Upon the receipt of your letter I began to consider the subject with some care and it took this shape in my mind, that where a legislature denounces a punishment for any act it thereby declares that act to be a crime, and the grade of the crime as to being a misdemeanor or a felony would be measurable by the punishment, as is distinctly provided in Section 1043 of the Compiled Laws. If we should not take this view then we absolutely nullify Section 1266 and impute folly to the legislature, which must never be done if there is any possible way to avoid it. While this seemed reasonable I could not feel contented to rest my opinion upon my own reasoning if any authority should be found on the subject and I have today made a little investigation which leads me to believe that there are very few authorities applicable to such a question, but the few to be found support my conclusion.

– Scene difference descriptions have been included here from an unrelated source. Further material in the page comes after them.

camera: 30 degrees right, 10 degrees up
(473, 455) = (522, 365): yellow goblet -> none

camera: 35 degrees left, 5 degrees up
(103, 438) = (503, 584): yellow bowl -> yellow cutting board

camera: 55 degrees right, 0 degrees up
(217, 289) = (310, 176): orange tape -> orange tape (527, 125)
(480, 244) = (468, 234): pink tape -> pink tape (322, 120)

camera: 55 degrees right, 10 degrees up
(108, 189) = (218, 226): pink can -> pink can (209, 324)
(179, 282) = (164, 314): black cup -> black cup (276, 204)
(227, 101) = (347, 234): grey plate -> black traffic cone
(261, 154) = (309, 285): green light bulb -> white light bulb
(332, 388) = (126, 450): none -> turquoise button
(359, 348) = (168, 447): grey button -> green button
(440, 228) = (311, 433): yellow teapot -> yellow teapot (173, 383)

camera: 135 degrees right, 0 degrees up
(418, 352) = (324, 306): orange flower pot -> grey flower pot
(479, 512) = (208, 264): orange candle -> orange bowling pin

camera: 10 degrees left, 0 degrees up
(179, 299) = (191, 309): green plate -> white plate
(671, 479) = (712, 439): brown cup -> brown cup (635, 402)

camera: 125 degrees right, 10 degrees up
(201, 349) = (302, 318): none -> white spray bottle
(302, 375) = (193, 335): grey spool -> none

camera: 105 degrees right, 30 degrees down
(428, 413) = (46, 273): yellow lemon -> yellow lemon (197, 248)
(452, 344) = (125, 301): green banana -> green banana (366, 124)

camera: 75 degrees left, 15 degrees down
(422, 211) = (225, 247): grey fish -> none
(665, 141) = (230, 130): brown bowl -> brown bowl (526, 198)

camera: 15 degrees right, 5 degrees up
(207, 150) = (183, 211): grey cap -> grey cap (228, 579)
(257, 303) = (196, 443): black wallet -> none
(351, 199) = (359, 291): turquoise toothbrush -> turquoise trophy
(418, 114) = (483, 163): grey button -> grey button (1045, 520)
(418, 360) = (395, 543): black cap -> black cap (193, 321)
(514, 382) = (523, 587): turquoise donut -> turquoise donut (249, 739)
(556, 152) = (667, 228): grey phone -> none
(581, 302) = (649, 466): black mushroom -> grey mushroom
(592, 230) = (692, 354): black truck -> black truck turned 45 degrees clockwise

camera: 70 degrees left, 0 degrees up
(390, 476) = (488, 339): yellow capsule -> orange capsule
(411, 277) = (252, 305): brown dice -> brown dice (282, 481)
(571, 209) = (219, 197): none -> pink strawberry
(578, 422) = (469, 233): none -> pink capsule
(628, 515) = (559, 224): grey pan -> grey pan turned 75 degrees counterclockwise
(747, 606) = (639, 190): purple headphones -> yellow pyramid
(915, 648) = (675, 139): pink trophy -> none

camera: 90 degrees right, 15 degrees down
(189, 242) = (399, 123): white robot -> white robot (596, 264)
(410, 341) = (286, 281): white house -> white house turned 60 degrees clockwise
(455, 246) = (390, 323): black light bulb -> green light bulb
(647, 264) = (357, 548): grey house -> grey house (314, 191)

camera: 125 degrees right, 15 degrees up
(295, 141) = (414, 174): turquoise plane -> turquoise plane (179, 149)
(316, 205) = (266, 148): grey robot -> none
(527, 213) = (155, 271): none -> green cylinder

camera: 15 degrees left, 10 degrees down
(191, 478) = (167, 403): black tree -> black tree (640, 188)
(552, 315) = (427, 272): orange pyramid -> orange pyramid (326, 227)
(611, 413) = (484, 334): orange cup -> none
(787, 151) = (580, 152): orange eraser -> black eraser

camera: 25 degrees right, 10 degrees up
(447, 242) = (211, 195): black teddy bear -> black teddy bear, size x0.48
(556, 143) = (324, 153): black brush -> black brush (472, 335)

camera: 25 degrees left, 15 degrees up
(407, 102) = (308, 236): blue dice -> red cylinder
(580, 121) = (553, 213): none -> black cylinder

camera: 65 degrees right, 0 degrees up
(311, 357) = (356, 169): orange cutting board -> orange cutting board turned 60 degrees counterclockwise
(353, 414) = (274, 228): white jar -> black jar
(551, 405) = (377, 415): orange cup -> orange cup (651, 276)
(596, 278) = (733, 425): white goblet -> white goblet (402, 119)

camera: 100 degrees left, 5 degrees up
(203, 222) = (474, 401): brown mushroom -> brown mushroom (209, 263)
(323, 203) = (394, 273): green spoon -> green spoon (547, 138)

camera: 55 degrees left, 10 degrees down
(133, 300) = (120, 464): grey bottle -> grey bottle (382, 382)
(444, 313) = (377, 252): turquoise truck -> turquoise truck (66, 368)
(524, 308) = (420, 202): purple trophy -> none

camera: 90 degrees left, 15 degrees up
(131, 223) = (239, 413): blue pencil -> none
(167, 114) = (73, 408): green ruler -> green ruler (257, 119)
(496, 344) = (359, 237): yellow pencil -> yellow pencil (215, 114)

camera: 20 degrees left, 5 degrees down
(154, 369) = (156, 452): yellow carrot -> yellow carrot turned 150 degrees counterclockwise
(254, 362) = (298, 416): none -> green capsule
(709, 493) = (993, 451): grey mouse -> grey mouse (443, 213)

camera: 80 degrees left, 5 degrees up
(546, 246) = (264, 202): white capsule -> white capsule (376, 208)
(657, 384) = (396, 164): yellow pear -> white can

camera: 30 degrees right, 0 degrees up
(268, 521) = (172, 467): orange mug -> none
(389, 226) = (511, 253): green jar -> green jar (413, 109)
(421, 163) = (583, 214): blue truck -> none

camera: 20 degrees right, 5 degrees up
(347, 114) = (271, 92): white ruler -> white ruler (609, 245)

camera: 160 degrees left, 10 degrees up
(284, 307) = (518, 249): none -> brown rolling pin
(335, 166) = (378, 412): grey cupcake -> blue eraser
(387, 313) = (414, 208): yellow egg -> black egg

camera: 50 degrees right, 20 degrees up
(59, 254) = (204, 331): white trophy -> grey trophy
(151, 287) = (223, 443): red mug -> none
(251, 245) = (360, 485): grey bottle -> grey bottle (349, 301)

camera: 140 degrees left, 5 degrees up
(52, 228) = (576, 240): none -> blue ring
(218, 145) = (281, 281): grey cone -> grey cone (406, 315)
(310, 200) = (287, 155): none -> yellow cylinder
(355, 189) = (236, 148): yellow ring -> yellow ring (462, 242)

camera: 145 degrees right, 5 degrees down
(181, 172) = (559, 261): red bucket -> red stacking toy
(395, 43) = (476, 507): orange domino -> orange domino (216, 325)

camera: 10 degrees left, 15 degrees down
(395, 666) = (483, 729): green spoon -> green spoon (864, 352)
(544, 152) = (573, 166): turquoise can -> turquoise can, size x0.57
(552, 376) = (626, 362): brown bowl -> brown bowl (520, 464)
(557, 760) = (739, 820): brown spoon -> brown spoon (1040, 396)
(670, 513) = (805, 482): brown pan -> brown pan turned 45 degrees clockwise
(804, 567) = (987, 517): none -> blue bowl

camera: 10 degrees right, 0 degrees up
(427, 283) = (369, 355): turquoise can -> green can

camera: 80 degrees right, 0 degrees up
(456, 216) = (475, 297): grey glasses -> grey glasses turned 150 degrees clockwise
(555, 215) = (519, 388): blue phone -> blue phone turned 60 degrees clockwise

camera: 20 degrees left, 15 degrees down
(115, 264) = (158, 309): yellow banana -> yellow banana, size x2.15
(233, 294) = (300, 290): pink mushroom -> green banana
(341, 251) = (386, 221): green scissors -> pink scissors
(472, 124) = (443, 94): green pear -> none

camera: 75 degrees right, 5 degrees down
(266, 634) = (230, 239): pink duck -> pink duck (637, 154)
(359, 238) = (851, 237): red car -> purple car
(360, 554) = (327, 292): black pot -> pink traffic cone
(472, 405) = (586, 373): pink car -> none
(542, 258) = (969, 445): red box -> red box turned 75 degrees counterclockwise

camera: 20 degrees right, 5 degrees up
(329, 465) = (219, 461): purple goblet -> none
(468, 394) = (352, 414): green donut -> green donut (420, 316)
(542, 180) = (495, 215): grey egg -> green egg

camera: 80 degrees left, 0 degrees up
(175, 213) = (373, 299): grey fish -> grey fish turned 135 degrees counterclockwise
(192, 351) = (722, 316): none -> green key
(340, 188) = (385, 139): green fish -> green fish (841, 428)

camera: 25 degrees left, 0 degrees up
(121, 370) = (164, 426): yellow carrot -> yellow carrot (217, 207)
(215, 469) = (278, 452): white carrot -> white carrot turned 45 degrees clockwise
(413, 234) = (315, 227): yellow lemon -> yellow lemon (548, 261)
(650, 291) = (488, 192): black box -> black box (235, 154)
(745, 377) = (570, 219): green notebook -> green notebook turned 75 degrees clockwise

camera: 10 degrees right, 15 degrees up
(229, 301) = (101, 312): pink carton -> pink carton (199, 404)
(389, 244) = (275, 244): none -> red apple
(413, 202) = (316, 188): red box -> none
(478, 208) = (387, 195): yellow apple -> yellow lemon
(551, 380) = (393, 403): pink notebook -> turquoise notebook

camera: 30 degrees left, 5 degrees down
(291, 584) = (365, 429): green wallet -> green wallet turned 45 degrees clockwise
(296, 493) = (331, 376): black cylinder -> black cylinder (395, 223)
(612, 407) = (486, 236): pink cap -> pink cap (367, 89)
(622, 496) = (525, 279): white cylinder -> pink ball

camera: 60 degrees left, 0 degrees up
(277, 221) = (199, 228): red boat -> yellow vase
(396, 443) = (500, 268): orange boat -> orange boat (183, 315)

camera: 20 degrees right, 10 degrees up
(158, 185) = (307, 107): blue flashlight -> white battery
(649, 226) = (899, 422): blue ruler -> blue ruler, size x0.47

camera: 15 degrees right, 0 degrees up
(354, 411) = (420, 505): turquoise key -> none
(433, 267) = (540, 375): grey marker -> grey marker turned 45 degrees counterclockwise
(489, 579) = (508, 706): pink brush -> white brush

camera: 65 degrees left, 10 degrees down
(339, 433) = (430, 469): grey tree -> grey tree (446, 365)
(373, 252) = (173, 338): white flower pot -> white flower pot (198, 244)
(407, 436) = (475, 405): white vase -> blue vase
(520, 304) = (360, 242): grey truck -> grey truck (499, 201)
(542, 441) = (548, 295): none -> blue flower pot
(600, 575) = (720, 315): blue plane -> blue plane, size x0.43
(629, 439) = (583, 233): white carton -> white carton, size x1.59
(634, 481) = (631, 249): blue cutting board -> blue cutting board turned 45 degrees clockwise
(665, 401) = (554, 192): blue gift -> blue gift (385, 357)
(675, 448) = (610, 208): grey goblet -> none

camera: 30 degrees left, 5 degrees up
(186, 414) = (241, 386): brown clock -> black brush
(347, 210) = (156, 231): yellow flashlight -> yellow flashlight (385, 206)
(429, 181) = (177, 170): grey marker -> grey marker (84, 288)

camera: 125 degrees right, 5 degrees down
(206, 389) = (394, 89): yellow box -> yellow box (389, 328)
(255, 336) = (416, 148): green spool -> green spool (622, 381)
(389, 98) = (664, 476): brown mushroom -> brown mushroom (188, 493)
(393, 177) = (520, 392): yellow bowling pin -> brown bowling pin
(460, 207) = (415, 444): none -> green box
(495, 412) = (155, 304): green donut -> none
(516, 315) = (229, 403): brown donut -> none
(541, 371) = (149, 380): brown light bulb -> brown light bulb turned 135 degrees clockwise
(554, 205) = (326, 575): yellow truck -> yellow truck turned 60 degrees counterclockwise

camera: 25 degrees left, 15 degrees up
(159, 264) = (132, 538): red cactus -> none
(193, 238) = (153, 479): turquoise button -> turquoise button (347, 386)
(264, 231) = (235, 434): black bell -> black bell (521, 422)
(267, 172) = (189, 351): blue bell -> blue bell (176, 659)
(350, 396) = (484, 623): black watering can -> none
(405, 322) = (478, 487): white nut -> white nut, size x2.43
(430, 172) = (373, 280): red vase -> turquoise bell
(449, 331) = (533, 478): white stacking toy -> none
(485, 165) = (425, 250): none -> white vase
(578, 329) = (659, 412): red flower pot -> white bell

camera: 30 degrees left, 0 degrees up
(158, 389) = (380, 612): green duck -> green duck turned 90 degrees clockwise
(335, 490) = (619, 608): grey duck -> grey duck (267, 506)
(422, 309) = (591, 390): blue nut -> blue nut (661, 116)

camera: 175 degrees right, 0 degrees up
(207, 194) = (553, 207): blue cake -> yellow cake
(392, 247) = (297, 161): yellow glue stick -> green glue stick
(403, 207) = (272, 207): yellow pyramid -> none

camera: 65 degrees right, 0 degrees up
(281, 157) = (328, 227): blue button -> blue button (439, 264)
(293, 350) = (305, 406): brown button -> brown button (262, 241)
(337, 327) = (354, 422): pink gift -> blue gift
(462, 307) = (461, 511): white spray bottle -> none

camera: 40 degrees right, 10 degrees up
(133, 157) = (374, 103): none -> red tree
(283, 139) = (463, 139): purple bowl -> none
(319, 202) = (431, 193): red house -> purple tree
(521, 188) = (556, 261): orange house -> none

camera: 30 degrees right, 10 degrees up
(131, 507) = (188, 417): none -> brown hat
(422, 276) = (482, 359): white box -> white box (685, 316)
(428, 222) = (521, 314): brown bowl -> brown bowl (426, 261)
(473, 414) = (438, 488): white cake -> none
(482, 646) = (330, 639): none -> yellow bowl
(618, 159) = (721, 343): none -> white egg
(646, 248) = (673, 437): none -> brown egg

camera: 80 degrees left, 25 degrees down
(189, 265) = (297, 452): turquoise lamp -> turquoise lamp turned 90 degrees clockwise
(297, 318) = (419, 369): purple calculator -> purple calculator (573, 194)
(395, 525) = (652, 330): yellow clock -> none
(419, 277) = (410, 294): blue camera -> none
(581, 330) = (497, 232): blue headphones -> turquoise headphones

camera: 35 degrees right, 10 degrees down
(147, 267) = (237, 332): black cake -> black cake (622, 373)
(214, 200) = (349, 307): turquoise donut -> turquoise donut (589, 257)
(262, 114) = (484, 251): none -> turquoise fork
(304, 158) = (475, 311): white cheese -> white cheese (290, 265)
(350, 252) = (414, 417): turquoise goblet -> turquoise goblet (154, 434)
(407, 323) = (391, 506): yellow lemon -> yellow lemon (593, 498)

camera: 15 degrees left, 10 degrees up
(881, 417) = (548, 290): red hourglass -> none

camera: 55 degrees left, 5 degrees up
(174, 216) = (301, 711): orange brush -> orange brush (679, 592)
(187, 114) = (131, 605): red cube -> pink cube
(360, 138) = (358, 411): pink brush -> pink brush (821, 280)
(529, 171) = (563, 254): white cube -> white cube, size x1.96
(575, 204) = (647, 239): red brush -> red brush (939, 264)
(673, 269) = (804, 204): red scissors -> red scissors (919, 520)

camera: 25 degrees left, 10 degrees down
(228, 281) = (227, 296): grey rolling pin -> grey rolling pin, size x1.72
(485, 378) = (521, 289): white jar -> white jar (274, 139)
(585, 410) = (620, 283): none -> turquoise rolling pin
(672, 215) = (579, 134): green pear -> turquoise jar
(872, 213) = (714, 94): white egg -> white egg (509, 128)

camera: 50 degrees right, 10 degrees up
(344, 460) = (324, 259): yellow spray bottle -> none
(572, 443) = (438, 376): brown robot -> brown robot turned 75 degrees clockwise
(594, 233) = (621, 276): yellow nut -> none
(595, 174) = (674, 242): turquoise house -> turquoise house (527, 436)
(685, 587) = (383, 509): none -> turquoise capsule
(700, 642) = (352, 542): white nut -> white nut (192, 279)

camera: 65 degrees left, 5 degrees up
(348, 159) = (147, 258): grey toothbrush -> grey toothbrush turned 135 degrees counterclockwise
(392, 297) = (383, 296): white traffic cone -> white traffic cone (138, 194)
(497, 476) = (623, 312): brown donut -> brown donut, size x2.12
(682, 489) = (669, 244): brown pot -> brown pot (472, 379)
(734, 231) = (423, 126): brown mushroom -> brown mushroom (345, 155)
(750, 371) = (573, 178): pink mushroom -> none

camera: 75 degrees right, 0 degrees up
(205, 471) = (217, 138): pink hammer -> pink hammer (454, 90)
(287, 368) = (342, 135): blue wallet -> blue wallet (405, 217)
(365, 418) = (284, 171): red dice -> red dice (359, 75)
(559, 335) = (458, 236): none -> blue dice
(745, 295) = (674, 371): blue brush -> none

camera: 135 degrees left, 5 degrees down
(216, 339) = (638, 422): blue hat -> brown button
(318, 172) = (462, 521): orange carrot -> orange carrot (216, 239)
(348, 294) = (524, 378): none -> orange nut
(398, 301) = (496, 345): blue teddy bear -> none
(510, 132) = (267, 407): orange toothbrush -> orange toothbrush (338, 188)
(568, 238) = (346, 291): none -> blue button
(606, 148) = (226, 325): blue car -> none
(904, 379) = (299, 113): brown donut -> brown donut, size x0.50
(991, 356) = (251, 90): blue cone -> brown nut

In North Carolina it appears that Sub-section 2 of Section 985 of the code provided merely, inter alia, that every person convicted of the wilful burning of a gin house should be imprisoned for not less than five years nor more than ten years, and it was urged that this did not create any offence as the statute was limited merely to the denouncement of a punishment. The supreme court of the state held that it did create an offence and declares that "the doctrine is well settled that where the statute either makes an act unlawful or imposes a punishment for its commission, such act becomes a crime, without any express declaration that it shall be a crime or of its grade." (State v. Pierce, 31 S. E. 847.) I take it, however, that the court means this doctrine is well settled in North Carolina {*89} as it refers to some earlier cases which I have not had the time to examine.

This case is closely applicable to our statute which merely provides that "Every person who shall be convicted of bigamy or polygamy shall be imprisoned not more than seven years nor less than two years."

Still more closely applicable, however, is a Louisiana case where an appellant sought to have a verdict and sentence reversed because the information described no offence and that the statute was void because in denouncing bigamy no attempt was made to define that offence. It appears that the statute there was "any person who shall be convicted of the crime of bigamy in this state shall be imprisoned at hard labor in the state penitentiary for a period of not more than five years nor less than one year." The court said in substance that while it was true that the crime of bigamy was not particularly defined by the statute yet it was the fact "that the word has a meaning not to be misunderstood wherever the English language is spoken," that it requires no definition and in itself denounces an offence, and the conviction was sustained. (State v. Hayes, 29 So. 937.)

These authorities are such as to commend themselves to our approval and I believe even in the present condition of our statutory law a conviction can properly be had under Section 1266.